AIM OF THE EXERCISE: Put the lines of the listing below into a Markdown table with two columns, n for the row number and Line for the text, and leave out any blank lines. Include only the lines starting at the beginning of the listing and ending at the line that contains "Security Disability Insurance".

● ● ● ● ● ● ●

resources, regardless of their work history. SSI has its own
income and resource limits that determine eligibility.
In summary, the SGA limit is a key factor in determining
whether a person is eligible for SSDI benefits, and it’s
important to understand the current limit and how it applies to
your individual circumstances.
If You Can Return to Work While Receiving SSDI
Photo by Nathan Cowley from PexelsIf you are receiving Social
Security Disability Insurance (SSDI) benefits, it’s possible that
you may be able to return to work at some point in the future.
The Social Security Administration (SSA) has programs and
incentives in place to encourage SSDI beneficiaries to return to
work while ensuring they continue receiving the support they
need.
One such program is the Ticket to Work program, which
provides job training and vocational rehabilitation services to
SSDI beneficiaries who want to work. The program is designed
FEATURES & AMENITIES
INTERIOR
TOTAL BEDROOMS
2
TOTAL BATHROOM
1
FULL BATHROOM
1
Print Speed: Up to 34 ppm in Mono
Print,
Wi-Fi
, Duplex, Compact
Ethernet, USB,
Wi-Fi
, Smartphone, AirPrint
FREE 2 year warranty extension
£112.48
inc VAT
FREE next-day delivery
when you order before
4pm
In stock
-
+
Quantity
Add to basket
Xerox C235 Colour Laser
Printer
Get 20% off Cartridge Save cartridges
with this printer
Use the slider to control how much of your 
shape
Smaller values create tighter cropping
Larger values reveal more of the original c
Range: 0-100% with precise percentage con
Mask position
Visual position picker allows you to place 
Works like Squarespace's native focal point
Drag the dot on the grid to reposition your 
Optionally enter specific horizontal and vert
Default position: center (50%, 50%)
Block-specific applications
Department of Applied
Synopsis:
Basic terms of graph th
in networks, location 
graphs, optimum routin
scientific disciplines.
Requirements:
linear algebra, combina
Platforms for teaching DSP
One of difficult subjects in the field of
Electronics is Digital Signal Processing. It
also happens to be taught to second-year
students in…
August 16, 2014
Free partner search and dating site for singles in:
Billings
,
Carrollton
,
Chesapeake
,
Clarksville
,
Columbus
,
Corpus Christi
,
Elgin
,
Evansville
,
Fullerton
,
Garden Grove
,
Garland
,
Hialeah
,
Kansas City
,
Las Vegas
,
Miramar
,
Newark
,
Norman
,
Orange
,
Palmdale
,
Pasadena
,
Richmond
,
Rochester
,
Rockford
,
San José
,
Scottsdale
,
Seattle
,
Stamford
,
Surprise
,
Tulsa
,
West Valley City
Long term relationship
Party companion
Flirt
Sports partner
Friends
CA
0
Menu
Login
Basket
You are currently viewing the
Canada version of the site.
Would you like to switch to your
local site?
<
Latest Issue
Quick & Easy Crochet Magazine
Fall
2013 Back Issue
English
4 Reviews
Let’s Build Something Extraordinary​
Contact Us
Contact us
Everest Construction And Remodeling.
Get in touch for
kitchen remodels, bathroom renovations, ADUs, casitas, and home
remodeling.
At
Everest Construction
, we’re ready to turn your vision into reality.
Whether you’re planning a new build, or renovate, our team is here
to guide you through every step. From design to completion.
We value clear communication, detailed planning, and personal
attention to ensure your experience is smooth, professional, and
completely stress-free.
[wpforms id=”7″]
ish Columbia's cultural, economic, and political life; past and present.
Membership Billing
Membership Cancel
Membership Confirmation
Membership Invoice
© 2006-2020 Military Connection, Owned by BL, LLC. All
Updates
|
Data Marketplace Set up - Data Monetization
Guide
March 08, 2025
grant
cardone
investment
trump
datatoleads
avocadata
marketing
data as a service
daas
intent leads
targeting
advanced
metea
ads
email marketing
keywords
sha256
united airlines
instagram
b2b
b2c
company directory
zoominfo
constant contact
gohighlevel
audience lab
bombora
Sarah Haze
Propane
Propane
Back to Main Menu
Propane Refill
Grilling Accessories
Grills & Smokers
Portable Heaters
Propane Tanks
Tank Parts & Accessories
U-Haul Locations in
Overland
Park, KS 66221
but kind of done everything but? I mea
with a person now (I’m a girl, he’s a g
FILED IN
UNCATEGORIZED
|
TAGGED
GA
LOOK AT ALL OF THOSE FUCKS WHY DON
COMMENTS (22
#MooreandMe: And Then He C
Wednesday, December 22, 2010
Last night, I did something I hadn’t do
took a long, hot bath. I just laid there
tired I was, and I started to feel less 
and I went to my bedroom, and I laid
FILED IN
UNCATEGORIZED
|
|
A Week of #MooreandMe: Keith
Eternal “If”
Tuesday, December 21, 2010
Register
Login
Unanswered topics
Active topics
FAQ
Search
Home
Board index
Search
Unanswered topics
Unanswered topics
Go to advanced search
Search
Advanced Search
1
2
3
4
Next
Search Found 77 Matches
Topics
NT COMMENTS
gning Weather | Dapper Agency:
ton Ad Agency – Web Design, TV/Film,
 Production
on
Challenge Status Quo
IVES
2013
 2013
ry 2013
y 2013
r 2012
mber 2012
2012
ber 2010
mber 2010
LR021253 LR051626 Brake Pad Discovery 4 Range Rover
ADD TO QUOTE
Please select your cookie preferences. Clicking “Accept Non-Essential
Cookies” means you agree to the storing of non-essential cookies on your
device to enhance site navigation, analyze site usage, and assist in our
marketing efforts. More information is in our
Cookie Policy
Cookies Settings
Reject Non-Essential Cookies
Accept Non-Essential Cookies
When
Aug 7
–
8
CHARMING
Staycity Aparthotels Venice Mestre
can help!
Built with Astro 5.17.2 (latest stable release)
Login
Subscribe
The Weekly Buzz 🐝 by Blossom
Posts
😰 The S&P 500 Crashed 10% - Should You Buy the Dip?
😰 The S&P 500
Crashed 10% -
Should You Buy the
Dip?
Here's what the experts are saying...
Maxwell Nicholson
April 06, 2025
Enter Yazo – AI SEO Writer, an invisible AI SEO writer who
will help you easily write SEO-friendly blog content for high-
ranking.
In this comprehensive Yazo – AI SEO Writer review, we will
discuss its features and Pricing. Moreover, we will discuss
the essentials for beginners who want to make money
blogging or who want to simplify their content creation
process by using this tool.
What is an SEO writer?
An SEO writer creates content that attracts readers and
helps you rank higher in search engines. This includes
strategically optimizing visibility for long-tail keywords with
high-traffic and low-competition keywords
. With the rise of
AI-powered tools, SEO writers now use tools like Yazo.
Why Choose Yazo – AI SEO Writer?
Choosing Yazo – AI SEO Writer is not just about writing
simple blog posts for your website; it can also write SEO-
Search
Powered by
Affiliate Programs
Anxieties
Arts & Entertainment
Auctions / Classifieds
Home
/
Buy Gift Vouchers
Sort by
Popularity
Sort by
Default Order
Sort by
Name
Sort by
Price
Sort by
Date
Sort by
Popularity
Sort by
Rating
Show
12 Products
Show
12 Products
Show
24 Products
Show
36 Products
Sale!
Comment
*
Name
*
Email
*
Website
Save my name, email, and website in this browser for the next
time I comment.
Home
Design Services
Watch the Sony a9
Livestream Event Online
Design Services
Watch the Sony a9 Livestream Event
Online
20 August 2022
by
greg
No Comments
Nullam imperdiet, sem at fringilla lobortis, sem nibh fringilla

● ● ● ● ● ● ●

EXERCISE RESPONSE:
| n | Line |
|---|---|
| 1 | resources, regardless of their work history. SSI has its own |
| 2 | income and resource limits that determine eligibility. |
| 3 | In summary, the SGA limit is a key factor in determining |
| 4 | whether a person is eligible for SSDI benefits, and it’s |
| 5 | important to understand the current limit and how it applies to |
| 6 | your individual circumstances. |
| 7 | If You Can Return to Work While Receiving SSDI |
| 8 | Photo by Nathan Cowley from PexelsIf you are receiving Social |
| 9 | Security Disability Insurance (SSDI) benefits, it’s possible that |